Darussalam Gontor mengenalkan sistem pengabdian setelah seorang siswi KMI menamatkan pendidikannya. Sistem ini dijalankan sebagai wujud syukur dan terimakasih kepada pondok yang telah memberikan banyak ilmu dan pengalaman kepada para alumni. Pengabdian ini ditentukan dengan beberapa tempat seperti PMDG cabang, Universitas Darussalam Gontor Reguler, pondok alumni dan pengabdian bebas. Dalam bahasan kali ini, saya ingin sedikit bercerita tentang wujud birru-l-walidain yang ternyata benar-benar terjadi pada para alumni Gontor khususnya yang sedang menjalankan masa pengabdiannya.
Beberapa waktu yang lalu, para alumni 2018 yang ditempatkan mengabdi di Universitas Darussalam Gontor Kampus Putri Reguler berkumpul di aula UNIDA untuk menentukan pengabdiannya. Apakah melanjutkan pengabdiannya hingga lulusan Strata 1 atau berhenti dan melanjutkan jenjang pendidikan S1-nya di luar Gontor? Ternyata, setengah dari alumni KMI 2018 memilih untuk melanjutkan diluar dan menyelesaikan pengabdiannya dengan satu tahun saja.
Beberapa hari kemudian, ada seorang teman mendatangi saya dan berkata bahwa orang tuanya menyuruhnya untuk melanjutkan pendidikannya di UNIDA selama 4 tahun. Disitulah, teman saya ini mengalami dilema karena sebelumnya dia sudah yakin dengan keputusannya untuk melanjutkan pendidikannya di luar. Kemudian, saya teringat tentang larangan mengatakan ‘ah’ kepada orang tua, khususnya dalam hal kebaikan. Teman saya yang sedang dilema ini juga bercerita tentang kakaknya yang sebenarnya telah diterima di salah satu universitas ternama di Indonesia. Namun, sehari sebelum keberangkatan kakaknya ke universitas tersebut, Ayahnya menyatakan pengharapan bahwa kakak teman saya bisa masuk jurusan Ekonomi Islam. Akhirnya, kakak dari teman saya tersebut tidak meneruskannya.
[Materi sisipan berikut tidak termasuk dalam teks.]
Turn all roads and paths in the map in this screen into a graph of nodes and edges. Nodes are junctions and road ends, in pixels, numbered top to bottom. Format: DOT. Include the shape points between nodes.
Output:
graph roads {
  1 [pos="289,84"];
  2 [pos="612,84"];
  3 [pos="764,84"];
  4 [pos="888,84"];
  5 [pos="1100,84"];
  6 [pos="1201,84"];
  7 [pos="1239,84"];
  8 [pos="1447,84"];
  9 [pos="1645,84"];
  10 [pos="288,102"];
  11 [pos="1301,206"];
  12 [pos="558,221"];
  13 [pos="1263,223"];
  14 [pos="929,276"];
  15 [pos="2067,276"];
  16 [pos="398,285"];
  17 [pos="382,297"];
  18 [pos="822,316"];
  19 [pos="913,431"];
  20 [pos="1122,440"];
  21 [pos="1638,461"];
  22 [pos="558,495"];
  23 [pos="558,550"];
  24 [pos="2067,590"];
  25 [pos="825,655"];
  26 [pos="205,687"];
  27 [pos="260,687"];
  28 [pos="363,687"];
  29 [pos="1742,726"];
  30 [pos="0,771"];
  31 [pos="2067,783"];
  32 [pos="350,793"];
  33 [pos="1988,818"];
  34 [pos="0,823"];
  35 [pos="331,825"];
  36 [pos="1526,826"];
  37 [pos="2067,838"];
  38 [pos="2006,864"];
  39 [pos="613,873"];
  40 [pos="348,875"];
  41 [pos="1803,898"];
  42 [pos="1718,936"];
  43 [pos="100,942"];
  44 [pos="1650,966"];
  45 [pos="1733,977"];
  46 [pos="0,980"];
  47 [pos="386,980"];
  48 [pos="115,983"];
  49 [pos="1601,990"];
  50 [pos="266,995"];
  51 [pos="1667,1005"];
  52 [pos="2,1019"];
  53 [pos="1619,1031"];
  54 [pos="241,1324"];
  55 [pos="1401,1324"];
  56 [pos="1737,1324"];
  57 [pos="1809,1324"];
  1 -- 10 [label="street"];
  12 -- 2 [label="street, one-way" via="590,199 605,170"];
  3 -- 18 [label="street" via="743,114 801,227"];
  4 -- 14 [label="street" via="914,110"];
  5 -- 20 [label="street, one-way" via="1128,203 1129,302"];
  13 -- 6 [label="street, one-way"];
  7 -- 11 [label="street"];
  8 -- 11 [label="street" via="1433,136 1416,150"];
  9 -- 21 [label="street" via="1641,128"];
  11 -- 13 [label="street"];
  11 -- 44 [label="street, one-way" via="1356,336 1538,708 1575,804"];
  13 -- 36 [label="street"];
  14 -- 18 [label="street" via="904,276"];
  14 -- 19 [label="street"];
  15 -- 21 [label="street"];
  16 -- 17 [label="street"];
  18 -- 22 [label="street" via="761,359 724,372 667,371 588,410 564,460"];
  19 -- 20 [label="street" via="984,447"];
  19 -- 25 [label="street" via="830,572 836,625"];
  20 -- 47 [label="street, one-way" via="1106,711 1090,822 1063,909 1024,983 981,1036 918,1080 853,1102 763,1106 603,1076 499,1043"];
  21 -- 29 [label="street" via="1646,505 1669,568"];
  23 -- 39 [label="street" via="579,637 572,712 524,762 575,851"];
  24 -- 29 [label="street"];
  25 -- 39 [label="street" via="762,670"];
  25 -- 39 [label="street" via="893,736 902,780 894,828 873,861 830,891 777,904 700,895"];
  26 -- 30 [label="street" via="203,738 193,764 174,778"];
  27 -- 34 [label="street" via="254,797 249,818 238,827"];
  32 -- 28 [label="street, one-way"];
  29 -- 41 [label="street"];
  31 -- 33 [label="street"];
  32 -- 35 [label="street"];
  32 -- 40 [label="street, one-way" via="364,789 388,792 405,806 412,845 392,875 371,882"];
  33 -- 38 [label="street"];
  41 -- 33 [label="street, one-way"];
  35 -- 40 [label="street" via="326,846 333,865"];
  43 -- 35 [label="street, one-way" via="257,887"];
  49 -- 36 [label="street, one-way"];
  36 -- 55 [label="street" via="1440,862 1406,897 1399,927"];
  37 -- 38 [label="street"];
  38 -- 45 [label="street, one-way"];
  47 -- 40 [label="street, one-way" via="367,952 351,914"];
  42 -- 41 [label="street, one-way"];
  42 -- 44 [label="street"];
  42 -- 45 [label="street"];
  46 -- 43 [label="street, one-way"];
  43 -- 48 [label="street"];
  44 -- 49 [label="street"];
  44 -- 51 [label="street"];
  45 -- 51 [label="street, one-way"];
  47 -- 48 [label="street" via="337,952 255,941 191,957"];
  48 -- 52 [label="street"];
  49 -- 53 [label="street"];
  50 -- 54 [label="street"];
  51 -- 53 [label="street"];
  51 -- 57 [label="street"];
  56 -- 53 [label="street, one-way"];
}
Lalu, ada salah seorang teman saya yang lain. Dia memang telah berencana meneruskan studinya selama empat tahun di UNIDA. Namun, rasa gelisah dan iba tiba-tiba saja datang karena mendengar kabar bahwa Ayahnya hanya sendirian di rumah, kedua adiknya masih kecil sedangkan ibunya telah lama wafat. Teman saya merasa kasihan kepada Ayahnya karena tidak ada yang menemani di rumah. Dengan begitu, rasa percaya dirinya goyah karena rasa gelisah itu.
Kawan-kawanku semuanya …
Keinginan dalam diri memang terkadang memiliki dorongan yang sangat kuat sampai suatu hari akan ada saatnya kita merasakan sakit yang sangat karena keinginan itu dikalahkan oleh keinginan orang tua kita. Tidak bisa dipungkiri, saya sendiri pernah mengalaminya. Tapi, ketika kita semakin dewasa dan mulai bisa berpikir matang, kita harus bisa mengalah dari keinginan pribadi dan mengutamakan ridho dari orang tua. Karena tak selamanya apa yang benar-benar kita inginkan baik untuk kita. Allah tahu yang terbaik dan apa yang dibutuhkan oleh hamba-hamba-Nya.
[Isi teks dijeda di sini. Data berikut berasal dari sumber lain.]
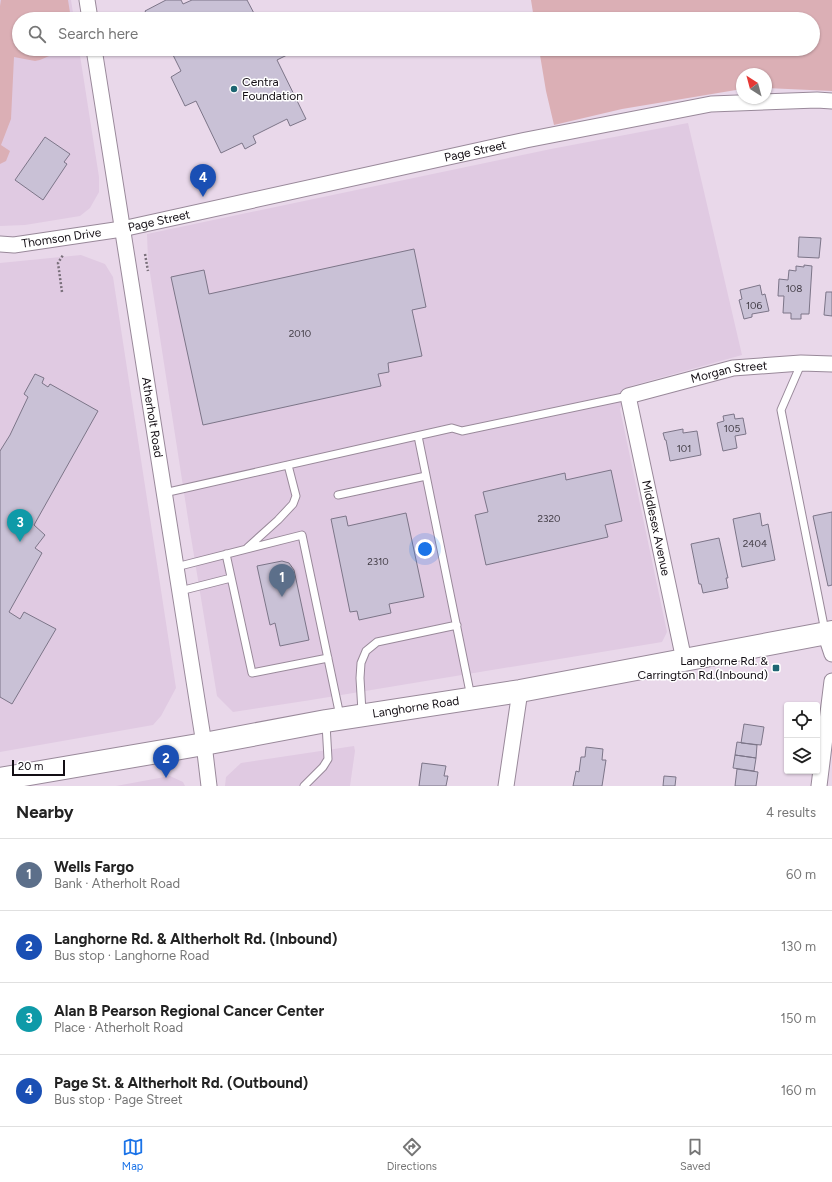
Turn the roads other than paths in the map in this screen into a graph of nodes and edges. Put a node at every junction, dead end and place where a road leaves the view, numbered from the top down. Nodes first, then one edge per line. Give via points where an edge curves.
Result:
1 (87, 0) edge
2 (89, 12) edge
3 (95, 56) edge
4 (832, 101) edge
5 (122, 230) junction
6 (0, 244) edge
7 (801, 362) junction
8 (832, 364) edge
9 (628, 396) junction
10 (418, 436) junction
11 (288, 465) junction
12 (426, 476) junction
13 (164, 493) junction
14 (338, 495) dead end
15 (246, 549) junction
16 (226, 554) junction
17 (176, 567) junction
18 (231, 578) junction
19 (180, 591) junction
20 (456, 625) junction
21 (828, 632) edge
22 (832, 654) edge
23 (328, 658) junction
24 (684, 660) junction
25 (832, 681) edge
26 (520, 691) junction
27 (472, 699) junction
28 (362, 715) junction
29 (333, 720) junction
30 (204, 744) junction
31 (10, 781) edge
32 (209, 786) edge
33 (304, 786) edge
34 (506, 786) edge
35 (818, 786) edge

1 - 2 street
3 - 5 street, Atherholt Road
4 - 5 street, Page Street via 711,104 473,152
5 - 6 street, Thomson Drive via 14,245
5 - 13 street, Atherholt Road
7 - 8 street, Morgan Street
7 - 9 street, Morgan Street via 733,368
7 - 21 lane via 781,410
9 - 10 lane via 462,431 452,428
9 - 24 street, Middlesex Avenue
10 - 11 lane
10 - 12 lane
11 - 13 lane
11 - 15 lane via 296,496 293,504
12 - 14 lane
12 - 20 lane
13 - 17 street, Atherholt Road
15 - 16 lane
15 - 23 lane via 302,534
16 - 17 lane
16 - 18 lane
17 - 19 street, Atherholt Road
18 - 19 lane
18 - 23 lane via 252,674
19 - 30 street, Atherholt Road
20 - 27 lane
20 - 28 lane via 377,642 366,651 360,670
21 - 22 street
21 - 24 main road, Langhorne Road
23 - 29 lane
24 - 26 main road, Langhorne Road
25 - 35 street
26 - 27 main road, Langhorne Road
26 - 34 street
27 - 28 main road, Langhorne Road
28 - 29 main road, Langhorne Road
29 - 30 main road, Langhorne Road
29 - 33 lane via 328,759
30 - 31 main road, Langhorne Road
30 - 32 street, Atherholt Road

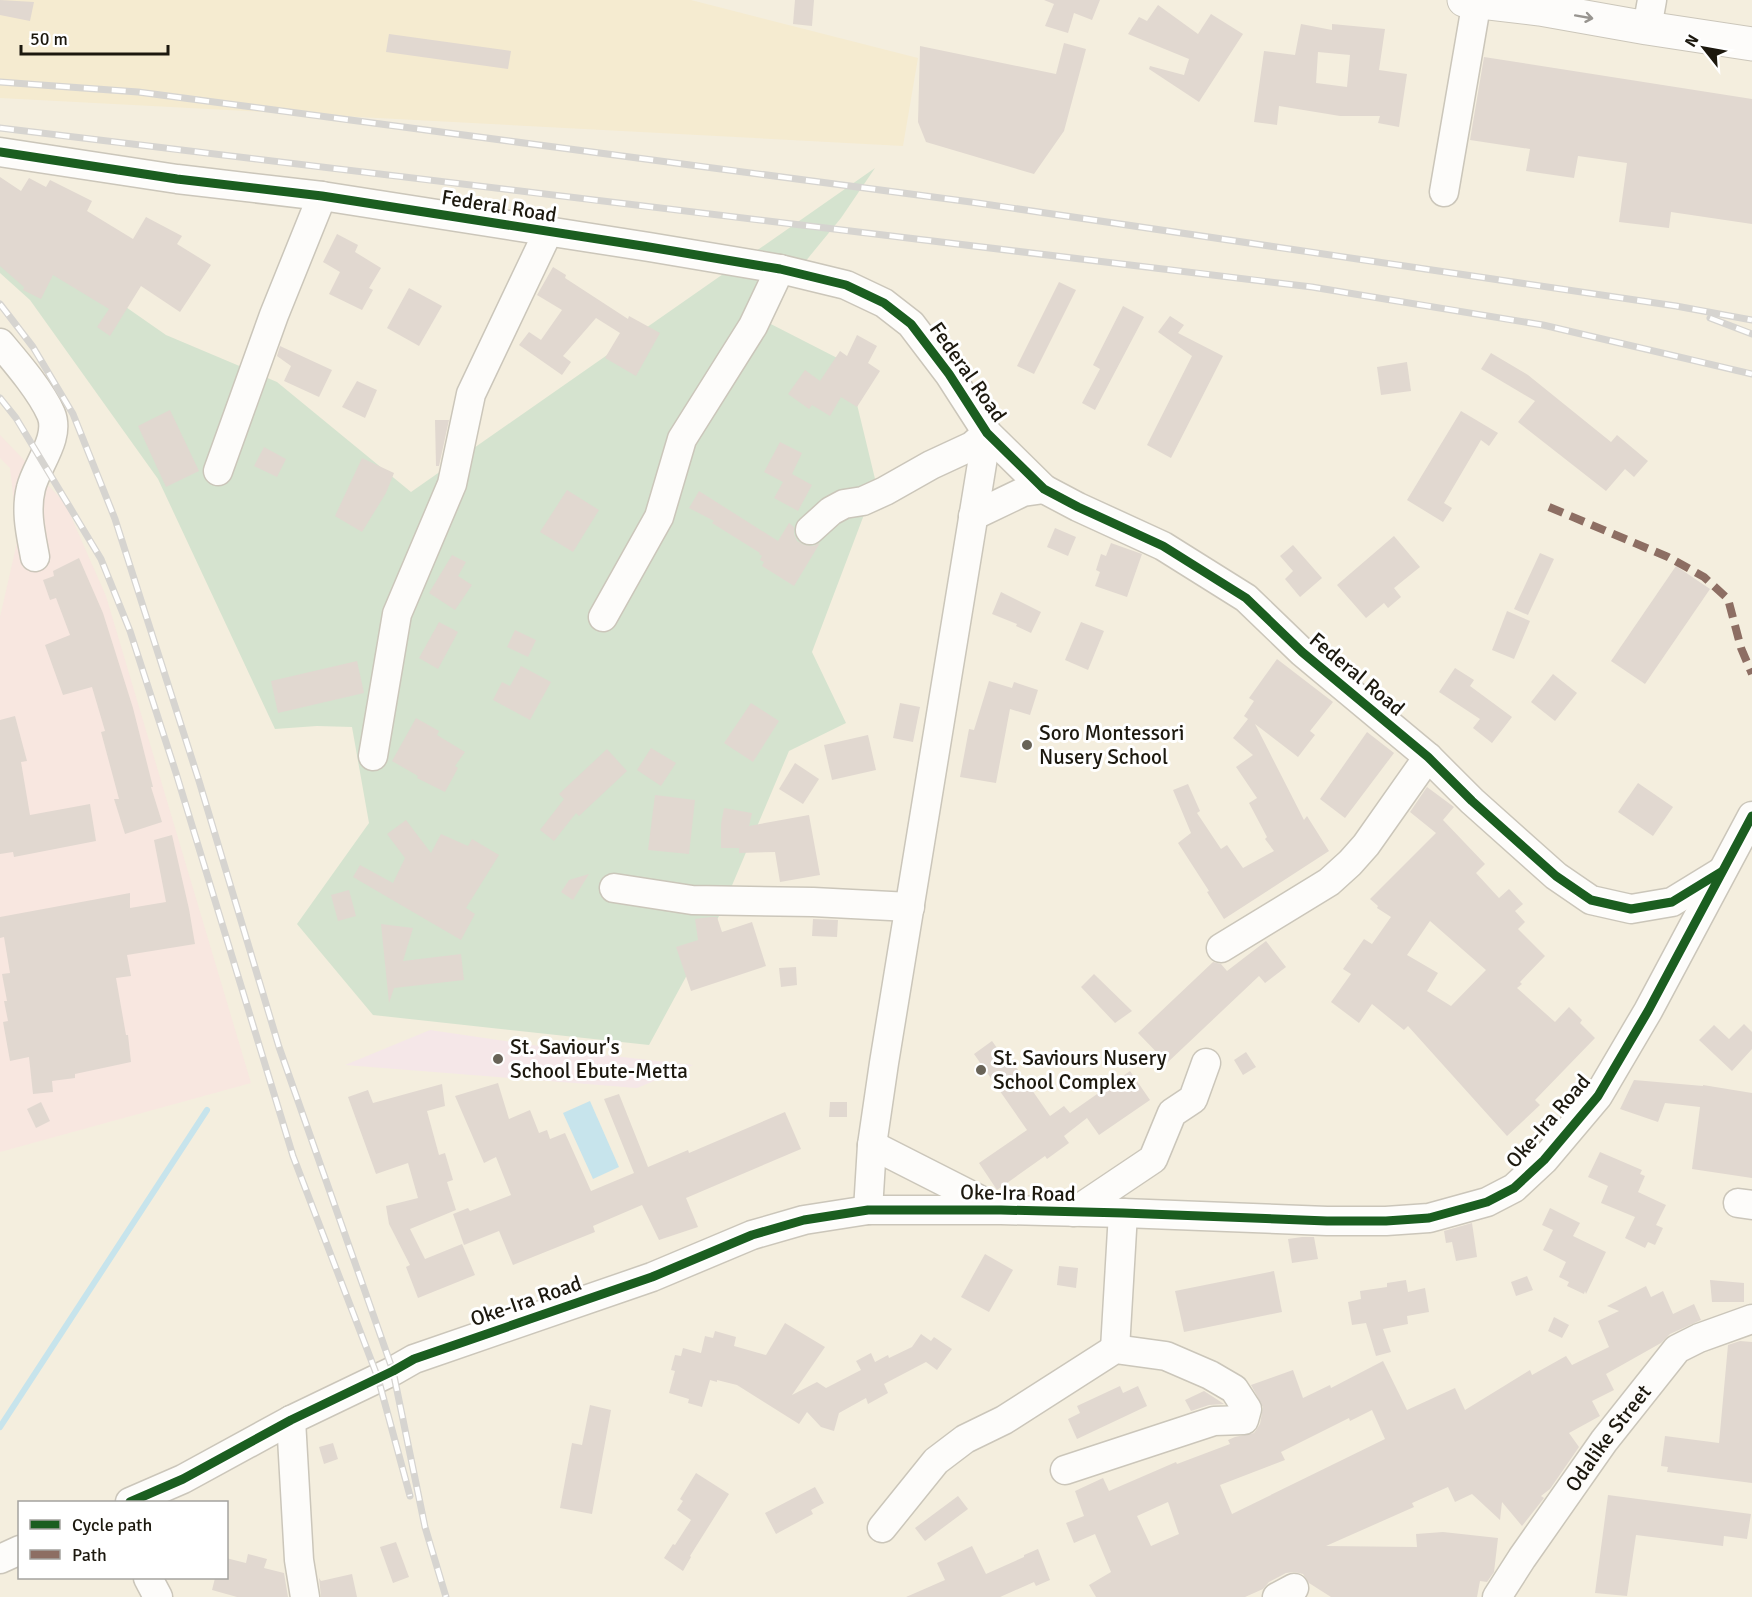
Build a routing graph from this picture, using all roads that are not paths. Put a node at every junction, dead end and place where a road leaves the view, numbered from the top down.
1 (1472, 0) edge
2 (1541, 4) edge
3 (1650, 14) edge
4 (1752, 44) edge
5 (0, 152) edge
6 (1444, 192) dead end
7 (322, 196) junction
8 (548, 232) junction
9 (780, 269) junction
10 (0, 343) edge
11 (987, 433) junction
12 (218, 471) dead end
13 (1044, 489) junction
14 (973, 516) junction
15 (810, 530) dead end
16 (35, 557) dead end
17 (603, 617) dead end
18 (373, 756) dead end
19 (1428, 758) junction
20 (1752, 816) edge
21 (1721, 872) junction
22 (614, 888) dead end
23 (909, 907) junction
24 (1221, 948) dead end
25 (1206, 1063) dead end
26 (872, 1145) junction
27 (868, 1210) junction
28 (1001, 1210) junction
29 (1074, 1212) junction
30 (1123, 1213) junction
31 (1752, 1319) edge
32 (1115, 1348) junction
33 (291, 1420) junction
34 (1065, 1470) dead end
35 (134, 1501) edge
36 (882, 1528) dead end
37 (18, 1551) edge
38 (0, 1559) edge
39 (149, 1579) edge
40 (158, 1597) edge
41 (304, 1597) edge
42 (1497, 1597) edge

1 - 2 highway
1 - 6 street
2 -> 3 highway
3 - 4 highway
5 - 7 street, Federal Road
7 - 8 street, Federal Road
7 - 12 street
8 - 9 street, Federal Road
8 - 18 street
9 - 11 street, Federal Road
9 - 17 street
10 - 16 street
11 - 13 street, Federal Road
11 - 14 street
11 - 15 street
13 - 14 street
13 - 19 street, Federal Road
14 - 23 street
19 - 21 street, Federal Road
19 - 24 street
20 - 21 street, Oke-Ira Road
21 - 30 street, Oke-Ira Road
22 - 23 street
23 - 26 street
25 - 29 street
26 - 27 street
26 - 28 street
27 - 28 street, Oke-Ira Road
27 - 33 street, Oke-Ira Road
28 - 29 street, Oke-Ira Road
29 - 30 street, Oke-Ira Road
30 - 32 street
31 - 42 street, Odalike Street
32 - 34 street
32 - 36 street
33 - 35 street, Oke-Ira Road
33 - 41 street
37 - 38 street
39 - 40 street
Wujud berbakti tidak selalu dengan tindakan. Ketika kita patuh dan tunduk atas apa yang orang tua inginkan dan putuskan, itu sudah sebagian dari tindakan menghormati orang tua. Mereka tahu yang dibutuhkan anak-anak kelak. Mereka tahu, bagaimana seharusnya anak-anak mereka dibentuk dan dibina untuk menjadi ‘SESEORANG’.
Ketika semakin tumbuh dewasa, kita diberikan kemampuan batin agar lebih lapang untuk menerima rasa hidup yang sesungguhnya, kita diberikan kesempatan untuk lebih banyak berbakti kepada orang tua lewat sikap patuh dan memberi. Ketika orang tua merasa ragu akan diri kita, satu hal yang harus kita lakukan, MEYAKINKANNYA. Kita harus yakinkan bahwa kita akan baik-baik saja untuk pergi jauh dan menuntut ilmu. Yakinkan bahwa kita mampu untuk berjuang sendiri.
Hadapi.
Hayati.
Nikmati.
Tenang saja, setelah kesulitan selalu ada kemudahan.
Semangat S1, mahasiswi peneduh agama dan bangsa!